*** Input data Section Begins ***

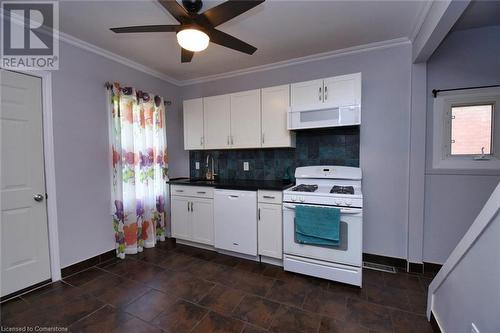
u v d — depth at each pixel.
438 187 2.34
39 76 2.10
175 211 3.08
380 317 1.70
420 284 2.13
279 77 2.97
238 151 3.28
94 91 2.52
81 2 1.78
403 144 2.40
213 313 1.76
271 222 2.46
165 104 3.31
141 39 2.35
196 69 3.16
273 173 3.05
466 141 2.28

*** Input data Section Ends ***

§ **Task description**:
Output these and nothing else: the lines from the one holding "279 77 2.97" through the final line of the entries above, exactly as they appear.

§ **Answer for the task**:
279 77 2.97
238 151 3.28
94 91 2.52
81 2 1.78
403 144 2.40
213 313 1.76
271 222 2.46
165 104 3.31
141 39 2.35
196 69 3.16
273 173 3.05
466 141 2.28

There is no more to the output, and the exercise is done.